Working in care is a very demanding, emotionally draining, highly skilled vocation. It’s not interchangeable with cleaning, shop work, or other minimum wage jobs, nor is it possible to do well with a day’s induction. Those who excel love it and stick at it despite the poor pay and low regard in which the public holds their profession.

They must surely despair, then, when they see another TV exposé of abuse. Because, while each instance of abuse represents a human tragedy and a fundamental failure of a system designed to care, the exposés feed our negative perceptions – indeed our fear – of the care system. And this does the vast majority of dedicated care workers an injustice. Instances of abuse represent a tiny proportion of the hundreds of thousands of care interactions taking place every day, but the media coverage these cases attract, the subsequent unpicking of responsibility, follow-up prosecutions and so on means that these loom large in the public imagination.

In polling by Demos for our Commission on Residential Care, chaired by former care services minister Paul Burstow, three-quarters of the public said they wouldn’t consider moving into a care home at old age. Of these, 54% said this was because they feared neglect or being abused, a significantly higher percentage than those who didn’t want to have to sell their house to cover costs (33%) or lose contact with friends and family (31%).

With a disproportionate focus on failure, and scant regard given to the exceptional work carried out every day by care workers, is it any wonder that the public feel abuse is rife?

The same survey found that while 24% of people on average said they would consider moving into a home in old age, this rose to 39% among care home workers. While a care home will never (nor needs) be a first choice for the majority, those who see one every day are more likely to consider it as an option for themselves.

We are presented, then, with a catch-22 situation. How do we root out abuse in care, without vilifying the entire workforce and terrifying the public? When we read of physical or sexual abuse by a teacher, we do not fear to send our children to school. And this is because everyone has been to school – we know such cases are an exception to the rule. But care homes are mysterious places, few of us pass through their doors until we or our parents have to. They are associated with frailty and a loss of independence. We have little to go on other than what the papers – or Panorama – tell us.

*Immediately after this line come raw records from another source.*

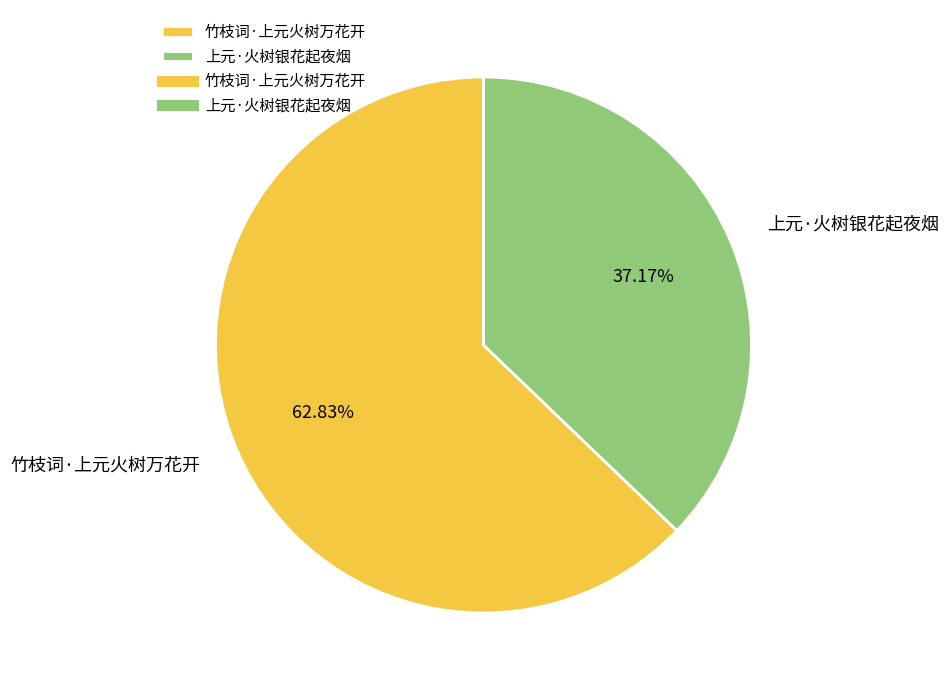

What is the largest slice in the pie chart?

竹枝词·上元火树万花开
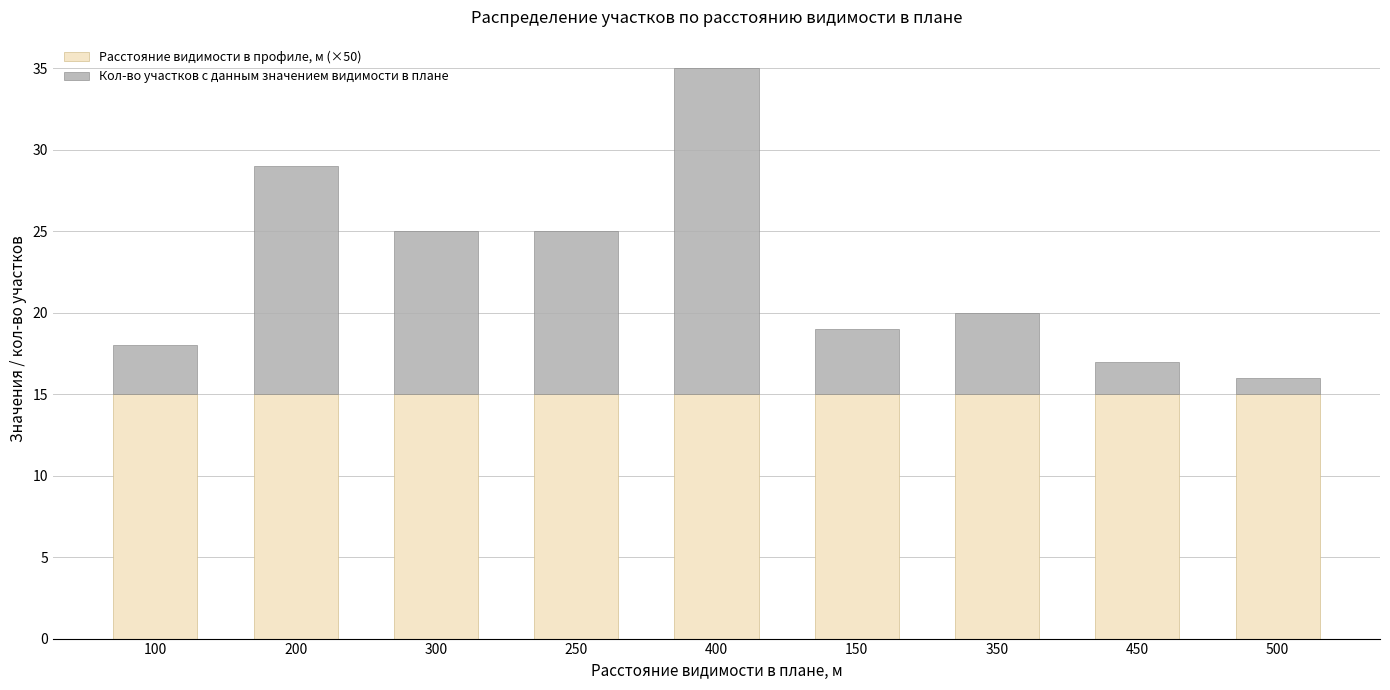

What is the total value across all series at 450?

17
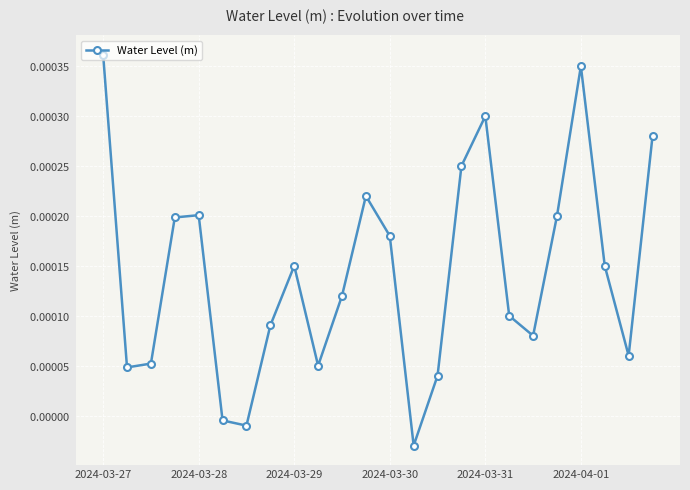

Does the chart have visible grid lines?

Yes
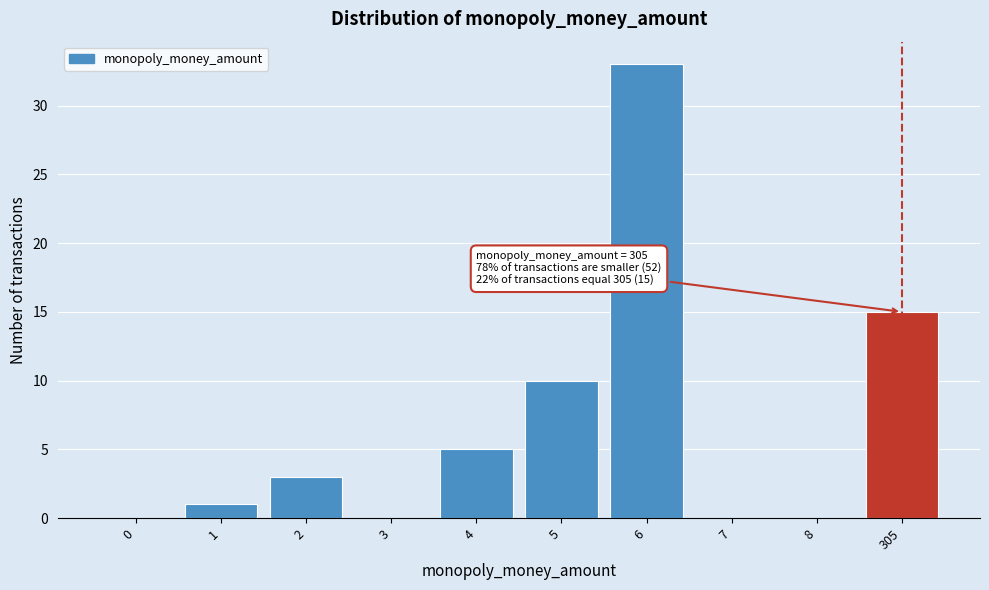

Reading left to right, extract all data points from this chart.

0=0	1=1	2=3	3=0	4=5	5=10	6=33	7=0	8=0	305=15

Why should any home strive to be better? How can they be encouraged to innovate? Care homes need fair funding and acknowledgement of their vital role in a care system where the numbers of the very old, and those with dementia, are soaring. Outstanding achievements need to be celebrated with the same vigour as failures are exposed. Without this, residential care settings will lack confidence to open their doors to the community – some are already offering day centres, GPs and MPs consulting space – and ask what future generations of would-be residents expect from communal living. No matter what resources are committed to improving the quality of care, without proper recognition, the sector will stagnate.